Return an exact copy of the entries, skipping any picture you find.

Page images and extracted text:
----------------------------------------

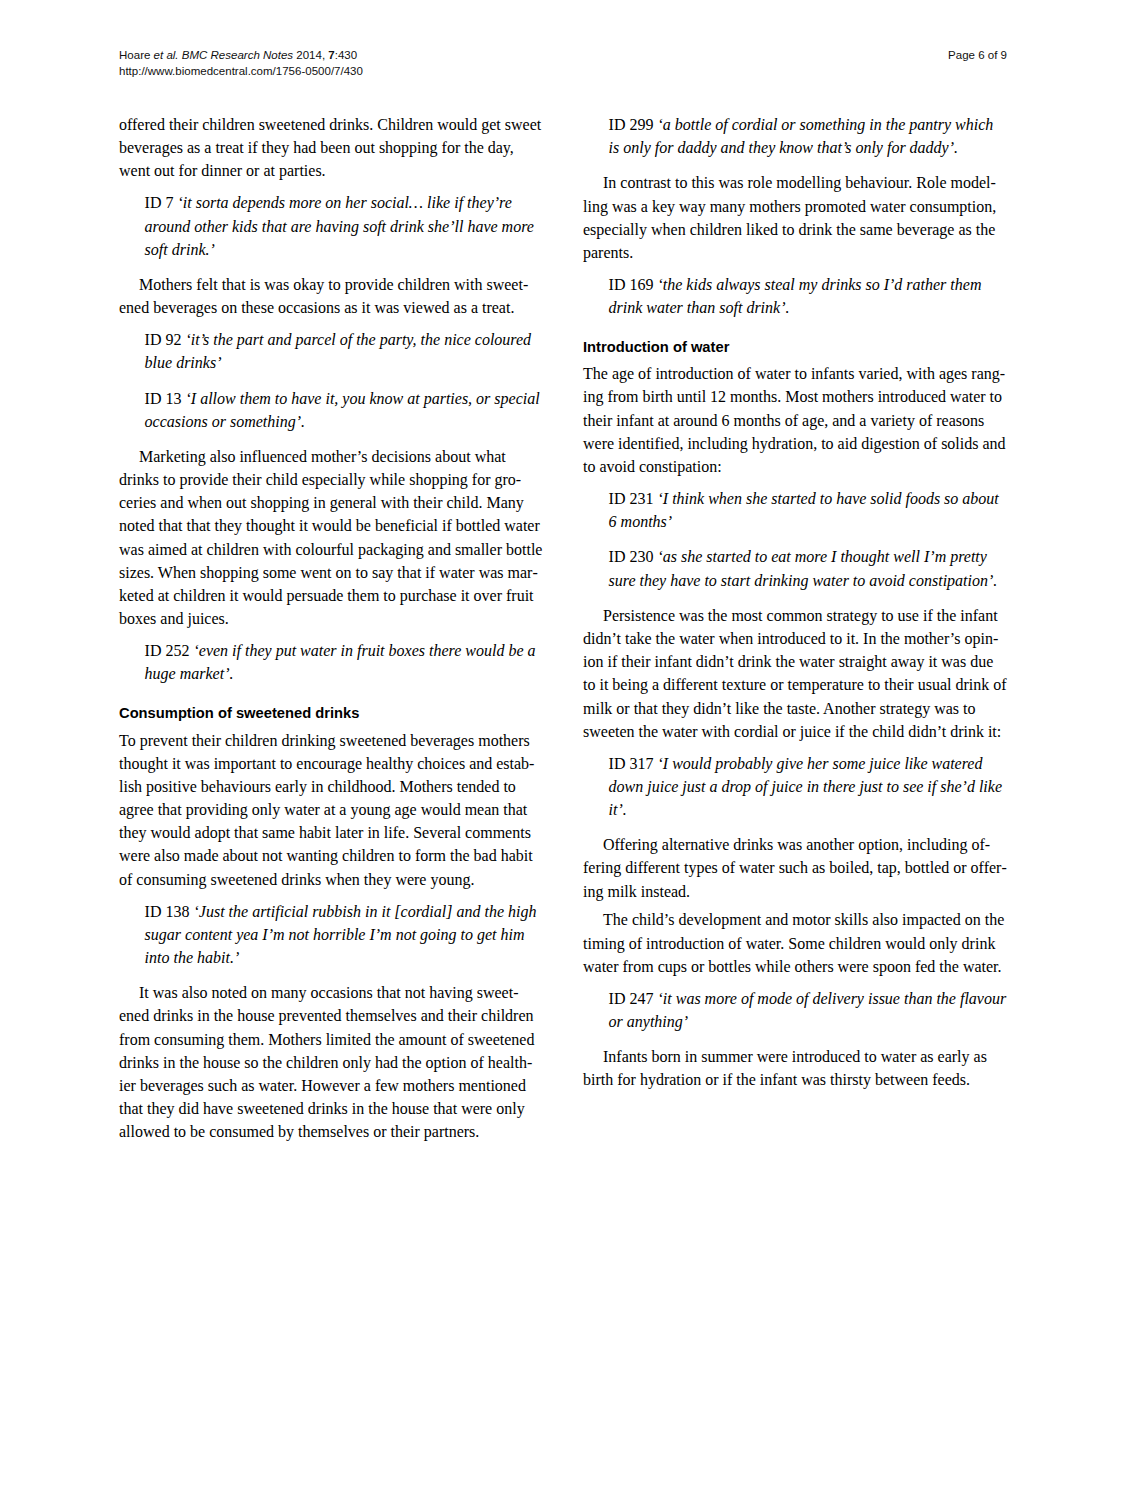Hoare et al. BMC Research Notes 2014, 7:430
http://www.biomedcentral.com/1756-0500/7/430
Page 6 of 9
offered their children sweetened drinks. Children would get sweet beverages as a treat if they had been out shopping for the day, went out for dinner or at parties.
ID 7 ‘it sorta depends more on her social… like if they’re around other kids that are having soft drink she’ll have more soft drink.’
Mothers felt that is was okay to provide children with sweetened beverages on these occasions as it was viewed as a treat.
ID 92 ‘it’s the part and parcel of the party, the nice coloured blue drinks’
ID 13 ‘I allow them to have it, you know at parties, or special occasions or something’.
Marketing also influenced mother’s decisions about what drinks to provide their child especially while shopping for groceries and when out shopping in general with their child. Many noted that that they thought it would be beneficial if bottled water was aimed at children with colourful packaging and smaller bottle sizes. When shopping some went on to say that if water was marketed at children it would persuade them to purchase it over fruit boxes and juices.
ID 252 ‘even if they put water in fruit boxes there would be a huge market’.
Consumption of sweetened drinks
To prevent their children drinking sweetened beverages mothers thought it was important to encourage healthy choices and establish positive behaviours early in childhood. Mothers tended to agree that providing only water at a young age would mean that they would adopt that same habit later in life. Several comments were also made about not wanting children to form the bad habit of consuming sweetened drinks when they were young.
ID 138 ‘Just the artificial rubbish in it [cordial] and the high sugar content yea I’m not horrible I’m not going to get him into the habit.’
It was also noted on many occasions that not having sweetened drinks in the house prevented themselves and their children from consuming them. Mothers limited the amount of sweetened drinks in the house so the children only had the option of healthier beverages such as water. However a few mothers mentioned that they did have sweetened drinks in the house that were only allowed to be consumed by themselves or their partners.
ID 299 ‘a bottle of cordial or something in the pantry which is only for daddy and they know that’s only for daddy’.
In contrast to this was role modelling behaviour. Role modelling was a key way many mothers promoted water consumption, especially when children liked to drink the same beverage as the parents.
ID 169 ‘the kids always steal my drinks so I’d rather them drink water than soft drink’.
Introduction of water
The age of introduction of water to infants varied, with ages ranging from birth until 12 months. Most mothers introduced water to their infant at around 6 months of age, and a variety of reasons were identified, including hydration, to aid digestion of solids and to avoid constipation:
ID 231 ‘I think when she started to have solid foods so about 6 months’
ID 230 ‘as she started to eat more I thought well I’m pretty sure they have to start drinking water to avoid constipation’.
Persistence was the most common strategy to use if the infant didn’t take the water when introduced to it. In the mother’s opinion if their infant didn’t drink the water straight away it was due to it being a different texture or temperature to their usual drink of milk or that they didn’t like the taste. Another strategy was to sweeten the water with cordial or juice if the child didn’t drink it:
ID 317 ‘I would probably give her some juice like watered down juice just a drop of juice in there just to see if she’d like it’.
Offering alternative drinks was another option, including offering different types of water such as boiled, tap, bottled or offering milk instead.
The child’s development and motor skills also impacted on the timing of introduction of water. Some children would only drink water from cups or bottles while others were spoon fed the water.
ID 247 ‘it was more of mode of delivery issue than the flavour or anything’
Infants born in summer were introduced to water as early as birth for hydration or if the infant was thirsty between feeds.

----------------------------------------

OUTPUT:
Hoare et al. BMC Research Notes 2014, 7:430
http://www.biomedcentral.com/1756-0500/7/430
Page 6 of 9
offered their children sweetened drinks. Children would get sweet beverages as a treat if they had been out shopping for the day, went out for dinner or at parties.
ID 7 ‘it sorta depends more on her social… like if they’re around other kids that are having soft drink she’ll have more soft drink.’
Mothers felt that is was okay to provide children with sweetened beverages on these occasions as it was viewed as a treat.
ID 92 ‘it’s the part and parcel of the party, the nice coloured blue drinks’
ID 13 ‘I allow them to have it, you know at parties, or special occasions or something’.
Marketing also influenced mother’s decisions about what drinks to provide their child especially while shopping for groceries and when out shopping in general with their child. Many noted that that they thought it would be beneficial if bottled water was aimed at children with colourful packaging and smaller bottle sizes. When shopping some went on to say that if water was marketed at children it would persuade them to purchase it over fruit boxes and juices.
ID 252 ‘even if they put water in fruit boxes there would be a huge market’.
Consumption of sweetened drinks
To prevent their children drinking sweetened beverages mothers thought it was important to encourage healthy choices and establish positive behaviours early in childhood. Mothers tended to agree that providing only water at a young age would mean that they would adopt that same habit later in life. Several comments were also made about not wanting children to form the bad habit of consuming sweetened drinks when they were young.
ID 138 ‘Just the artificial rubbish in it [cordial] and the high sugar content yea I’m not horrible I’m not going to get him into the habit.’
It was also noted on many occasions that not having sweetened drinks in the house prevented themselves and their children from consuming them. Mothers limited the amount of sweetened drinks in the house so the children only had the option of healthier beverages such as water. However a few mothers mentioned that they did have sweetened drinks in the house that were only allowed to be consumed by themselves or their partners.
ID 299 ‘a bottle of cordial or something in the pantry which is only for daddy and they know that’s only for daddy’.
In contrast to this was role modelling behaviour. Role modelling was a key way many mothers promoted water consumption, especially when children liked to drink the same beverage as the parents.
ID 169 ‘the kids always steal my drinks so I’d rather them drink water than soft drink’.
Introduction of water
The age of introduction of water to infants varied, with ages ranging from birth until 12 months. Most mothers introduced water to their infant at around 6 months of age, and a variety of reasons were identified, including hydration, to aid digestion of solids and to avoid constipation:
ID 231 ‘I think when she started to have solid foods so about 6 months’
ID 230 ‘as she started to eat more I thought well I’m pretty sure they have to start drinking water to avoid constipation’.
Persistence was the most common strategy to use if the infant didn’t take the water when introduced to it. In the mother’s opinion if their infant didn’t drink the water straight away it was due to it being a different texture or temperature to their usual drink of milk or that they didn’t like the taste. Another strategy was to sweeten the water with cordial or juice if the child didn’t drink it:
ID 317 ‘I would probably give her some juice like watered down juice just a drop of juice in there just to see if she’d like it’.
Offering alternative drinks was another option, including offering different types of water such as boiled, tap, bottled or offering milk instead.
The child’s development and motor skills also impacted on the timing of introduction of water. Some children would only drink water from cups or bottles while others were spoon fed the water.
ID 247 ‘it was more of mode of delivery issue than the flavour or anything’
Infants born in summer were introduced to water as early as birth for hydration or if the infant was thirsty between feeds.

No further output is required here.